Neah Bay Community Digitization Project
FAIN: PY-253081-17
Makah Tribal Museum (Neah Bay, WA 98357-0160)
Janine Ledford (Project Director: May 2016 to July 2018)
The organization of four community digitization
events and three public programs, which will facilitate cultural exchange
within this Native American community and an interpretive exhibit of
photographs. Members of the Neah Bay community will be invited to bring
manuscripts, books, maps, drawings, photographs, slides, audio recordings, and
other important resources to be digitized. In addition, programs would educate members
of the public about protecting cultural heritage from high humidity, earthquakes,
and tsunamis, to which this region is particularly susceptible.
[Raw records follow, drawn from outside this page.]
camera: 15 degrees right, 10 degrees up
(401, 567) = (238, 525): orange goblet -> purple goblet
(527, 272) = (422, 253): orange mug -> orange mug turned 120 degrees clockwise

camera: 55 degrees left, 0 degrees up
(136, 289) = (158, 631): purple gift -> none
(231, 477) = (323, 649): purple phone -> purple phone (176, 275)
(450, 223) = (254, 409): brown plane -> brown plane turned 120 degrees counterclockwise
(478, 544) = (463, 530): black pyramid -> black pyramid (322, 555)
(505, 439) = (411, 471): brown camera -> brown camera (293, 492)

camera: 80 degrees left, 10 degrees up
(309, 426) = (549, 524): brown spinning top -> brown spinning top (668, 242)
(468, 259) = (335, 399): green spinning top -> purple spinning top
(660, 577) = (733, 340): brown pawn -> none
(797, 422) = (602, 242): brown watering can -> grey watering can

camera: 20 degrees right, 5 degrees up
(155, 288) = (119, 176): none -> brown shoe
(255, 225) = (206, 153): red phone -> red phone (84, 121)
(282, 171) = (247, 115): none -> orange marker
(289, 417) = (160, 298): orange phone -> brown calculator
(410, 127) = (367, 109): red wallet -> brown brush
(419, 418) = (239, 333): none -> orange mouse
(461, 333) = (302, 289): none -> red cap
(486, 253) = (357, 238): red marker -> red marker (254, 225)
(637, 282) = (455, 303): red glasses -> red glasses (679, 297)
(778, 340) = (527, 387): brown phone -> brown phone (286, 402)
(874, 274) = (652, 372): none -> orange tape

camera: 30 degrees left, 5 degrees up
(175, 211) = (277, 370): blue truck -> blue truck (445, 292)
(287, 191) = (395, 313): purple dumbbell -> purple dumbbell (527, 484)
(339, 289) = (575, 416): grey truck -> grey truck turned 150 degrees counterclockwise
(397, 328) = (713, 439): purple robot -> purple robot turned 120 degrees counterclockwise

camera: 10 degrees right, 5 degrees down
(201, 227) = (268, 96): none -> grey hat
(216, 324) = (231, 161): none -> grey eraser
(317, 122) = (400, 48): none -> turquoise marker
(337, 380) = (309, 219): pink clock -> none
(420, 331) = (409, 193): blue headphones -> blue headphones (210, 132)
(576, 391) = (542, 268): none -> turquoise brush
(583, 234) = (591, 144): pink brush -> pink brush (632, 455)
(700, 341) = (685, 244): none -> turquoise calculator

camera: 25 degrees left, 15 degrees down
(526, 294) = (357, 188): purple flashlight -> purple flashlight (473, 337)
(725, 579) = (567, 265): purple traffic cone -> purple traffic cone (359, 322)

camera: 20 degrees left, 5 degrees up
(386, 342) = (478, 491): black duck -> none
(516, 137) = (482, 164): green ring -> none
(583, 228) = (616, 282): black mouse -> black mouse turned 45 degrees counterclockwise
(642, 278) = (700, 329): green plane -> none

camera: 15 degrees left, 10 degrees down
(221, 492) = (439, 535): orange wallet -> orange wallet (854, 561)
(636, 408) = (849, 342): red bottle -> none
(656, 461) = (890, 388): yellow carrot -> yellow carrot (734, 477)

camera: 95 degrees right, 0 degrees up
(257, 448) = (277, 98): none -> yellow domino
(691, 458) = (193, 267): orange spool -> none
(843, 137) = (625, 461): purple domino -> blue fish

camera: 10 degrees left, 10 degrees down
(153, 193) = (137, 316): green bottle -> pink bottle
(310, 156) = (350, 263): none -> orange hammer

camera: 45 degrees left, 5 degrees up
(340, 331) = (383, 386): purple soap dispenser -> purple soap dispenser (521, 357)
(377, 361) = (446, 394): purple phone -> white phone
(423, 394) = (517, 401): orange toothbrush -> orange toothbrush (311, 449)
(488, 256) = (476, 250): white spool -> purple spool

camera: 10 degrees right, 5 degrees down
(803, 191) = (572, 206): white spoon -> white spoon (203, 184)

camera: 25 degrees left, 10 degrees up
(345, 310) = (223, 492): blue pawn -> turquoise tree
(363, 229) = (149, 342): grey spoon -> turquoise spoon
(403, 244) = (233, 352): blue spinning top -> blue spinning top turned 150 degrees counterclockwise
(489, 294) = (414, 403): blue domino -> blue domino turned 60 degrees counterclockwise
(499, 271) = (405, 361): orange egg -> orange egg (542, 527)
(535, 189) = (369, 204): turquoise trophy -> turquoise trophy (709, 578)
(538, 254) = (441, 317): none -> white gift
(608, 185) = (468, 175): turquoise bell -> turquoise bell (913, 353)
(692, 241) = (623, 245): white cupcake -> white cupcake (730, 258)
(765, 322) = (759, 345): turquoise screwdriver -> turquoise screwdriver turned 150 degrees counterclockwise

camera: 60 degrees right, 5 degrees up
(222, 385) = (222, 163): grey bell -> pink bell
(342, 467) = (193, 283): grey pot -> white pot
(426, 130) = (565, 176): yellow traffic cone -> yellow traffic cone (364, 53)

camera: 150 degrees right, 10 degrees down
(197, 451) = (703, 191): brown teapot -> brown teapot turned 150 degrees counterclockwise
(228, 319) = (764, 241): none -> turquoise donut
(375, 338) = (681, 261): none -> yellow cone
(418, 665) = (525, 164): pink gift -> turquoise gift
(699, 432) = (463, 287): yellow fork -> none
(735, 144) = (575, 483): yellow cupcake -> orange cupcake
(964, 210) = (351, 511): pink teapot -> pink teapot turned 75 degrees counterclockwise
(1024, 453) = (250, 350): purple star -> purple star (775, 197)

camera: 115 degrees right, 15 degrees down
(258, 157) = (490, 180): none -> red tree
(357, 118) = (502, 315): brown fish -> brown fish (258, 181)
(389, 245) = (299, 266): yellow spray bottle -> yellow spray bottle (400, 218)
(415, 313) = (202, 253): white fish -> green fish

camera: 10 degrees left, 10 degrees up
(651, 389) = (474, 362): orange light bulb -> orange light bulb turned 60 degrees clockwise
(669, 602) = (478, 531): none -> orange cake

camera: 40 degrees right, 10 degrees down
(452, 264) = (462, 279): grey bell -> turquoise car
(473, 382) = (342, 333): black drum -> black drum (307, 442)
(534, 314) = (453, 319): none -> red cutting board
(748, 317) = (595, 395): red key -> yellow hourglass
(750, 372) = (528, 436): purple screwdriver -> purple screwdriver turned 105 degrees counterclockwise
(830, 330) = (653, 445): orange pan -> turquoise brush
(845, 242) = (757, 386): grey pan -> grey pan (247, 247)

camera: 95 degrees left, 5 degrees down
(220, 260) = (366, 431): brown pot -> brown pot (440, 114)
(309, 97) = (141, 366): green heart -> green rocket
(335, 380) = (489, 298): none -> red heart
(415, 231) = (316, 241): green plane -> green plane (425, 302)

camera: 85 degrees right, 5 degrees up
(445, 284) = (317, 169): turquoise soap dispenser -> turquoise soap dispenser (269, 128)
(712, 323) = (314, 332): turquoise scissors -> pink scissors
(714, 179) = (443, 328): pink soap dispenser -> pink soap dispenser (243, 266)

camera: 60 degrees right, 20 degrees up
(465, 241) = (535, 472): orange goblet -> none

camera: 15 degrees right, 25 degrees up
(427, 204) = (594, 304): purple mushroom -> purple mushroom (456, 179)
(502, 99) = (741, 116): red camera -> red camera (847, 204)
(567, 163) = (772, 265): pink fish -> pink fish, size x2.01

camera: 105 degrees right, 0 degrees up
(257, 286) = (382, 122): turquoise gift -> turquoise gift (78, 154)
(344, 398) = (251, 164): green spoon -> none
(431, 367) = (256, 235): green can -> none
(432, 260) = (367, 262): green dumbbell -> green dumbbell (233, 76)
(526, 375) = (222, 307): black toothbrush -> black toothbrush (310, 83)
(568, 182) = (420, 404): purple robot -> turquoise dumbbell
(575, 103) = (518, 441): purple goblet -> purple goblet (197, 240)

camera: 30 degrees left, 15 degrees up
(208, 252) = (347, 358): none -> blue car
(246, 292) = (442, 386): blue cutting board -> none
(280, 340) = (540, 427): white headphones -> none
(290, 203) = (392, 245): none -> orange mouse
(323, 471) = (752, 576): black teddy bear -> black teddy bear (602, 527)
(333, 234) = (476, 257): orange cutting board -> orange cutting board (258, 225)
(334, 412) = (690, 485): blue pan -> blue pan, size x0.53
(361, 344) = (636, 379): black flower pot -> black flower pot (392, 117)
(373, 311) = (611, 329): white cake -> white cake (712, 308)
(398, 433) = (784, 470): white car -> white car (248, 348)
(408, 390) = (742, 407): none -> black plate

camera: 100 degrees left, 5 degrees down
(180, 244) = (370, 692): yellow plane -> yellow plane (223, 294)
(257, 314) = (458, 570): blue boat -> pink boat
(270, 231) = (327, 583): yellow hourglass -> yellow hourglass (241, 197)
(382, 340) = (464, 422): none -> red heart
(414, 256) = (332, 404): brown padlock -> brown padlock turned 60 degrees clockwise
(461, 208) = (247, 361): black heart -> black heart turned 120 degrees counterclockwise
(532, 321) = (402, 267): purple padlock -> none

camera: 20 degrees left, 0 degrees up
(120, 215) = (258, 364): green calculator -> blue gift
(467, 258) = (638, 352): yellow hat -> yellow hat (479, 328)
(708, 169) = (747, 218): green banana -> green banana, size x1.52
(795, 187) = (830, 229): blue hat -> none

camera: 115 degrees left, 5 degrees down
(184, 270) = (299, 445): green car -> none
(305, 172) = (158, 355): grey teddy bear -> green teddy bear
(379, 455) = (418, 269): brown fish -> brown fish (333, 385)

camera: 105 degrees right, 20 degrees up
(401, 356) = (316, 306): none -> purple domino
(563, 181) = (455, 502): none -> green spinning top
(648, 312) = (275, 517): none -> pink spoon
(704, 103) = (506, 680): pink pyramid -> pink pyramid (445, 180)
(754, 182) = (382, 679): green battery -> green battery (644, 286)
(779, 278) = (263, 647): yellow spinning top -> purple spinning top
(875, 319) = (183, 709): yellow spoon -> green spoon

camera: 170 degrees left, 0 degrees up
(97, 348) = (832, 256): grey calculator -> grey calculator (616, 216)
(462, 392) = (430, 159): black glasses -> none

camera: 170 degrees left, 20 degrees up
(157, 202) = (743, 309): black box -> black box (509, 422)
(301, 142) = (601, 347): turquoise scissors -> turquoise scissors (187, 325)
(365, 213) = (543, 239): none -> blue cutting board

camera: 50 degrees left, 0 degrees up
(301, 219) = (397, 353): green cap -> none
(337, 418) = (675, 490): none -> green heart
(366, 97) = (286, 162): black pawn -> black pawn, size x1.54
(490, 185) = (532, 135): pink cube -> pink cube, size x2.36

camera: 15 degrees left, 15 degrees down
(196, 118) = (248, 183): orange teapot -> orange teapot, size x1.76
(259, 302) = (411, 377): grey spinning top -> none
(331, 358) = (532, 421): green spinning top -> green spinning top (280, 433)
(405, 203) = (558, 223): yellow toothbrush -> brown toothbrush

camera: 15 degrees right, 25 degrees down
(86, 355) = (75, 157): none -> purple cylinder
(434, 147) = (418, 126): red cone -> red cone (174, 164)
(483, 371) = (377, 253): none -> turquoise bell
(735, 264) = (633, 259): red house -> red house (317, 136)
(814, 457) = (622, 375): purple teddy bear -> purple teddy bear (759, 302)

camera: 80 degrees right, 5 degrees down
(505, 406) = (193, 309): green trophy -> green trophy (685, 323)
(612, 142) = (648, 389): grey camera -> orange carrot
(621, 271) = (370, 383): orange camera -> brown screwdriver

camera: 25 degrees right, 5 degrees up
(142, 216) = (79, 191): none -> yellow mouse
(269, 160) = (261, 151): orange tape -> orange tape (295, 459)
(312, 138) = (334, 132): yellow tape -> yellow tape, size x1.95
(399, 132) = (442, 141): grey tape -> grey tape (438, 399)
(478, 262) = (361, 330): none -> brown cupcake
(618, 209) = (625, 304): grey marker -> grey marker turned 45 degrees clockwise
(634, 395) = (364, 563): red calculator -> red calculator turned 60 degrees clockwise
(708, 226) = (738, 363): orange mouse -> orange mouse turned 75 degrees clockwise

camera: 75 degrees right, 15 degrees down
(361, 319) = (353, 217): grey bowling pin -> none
With
permission, community items would be made publicly available through the Makah
digital library and the Washington tribal cohort of the Sustainable Heritage
Network.
The Neah Bay Community
Digitization Project will preserve and protect cultural heritage resources by
having at least 4 digitization parties. Community members will bring their
manuscripts, books, maps, drawings, photographs, slides, audio recordings and
other important resources to get digitized. This project will also develop at
least 3 cultural heritage programs to increase and enhance knowledge and
education about the Neah Bay Community: 1) Cultural exchange between community
members and the Pacific University ‘Lend A Hand' Program 2) Makah Day Photo
Exhibit with interpretive panels. 3) PowerPoint Presentation for the community
revealing digitized resources along with a lecture from a Makah historian. This
project will preserve collections from natural disasters. The Neah Bay
community is boarded by the Pacific Ocean and the Straits of Juan de Fuca. Both
bodies of water have earthquake fault lines according to the National Oceanic
and Atmospheric Administration (NOAA).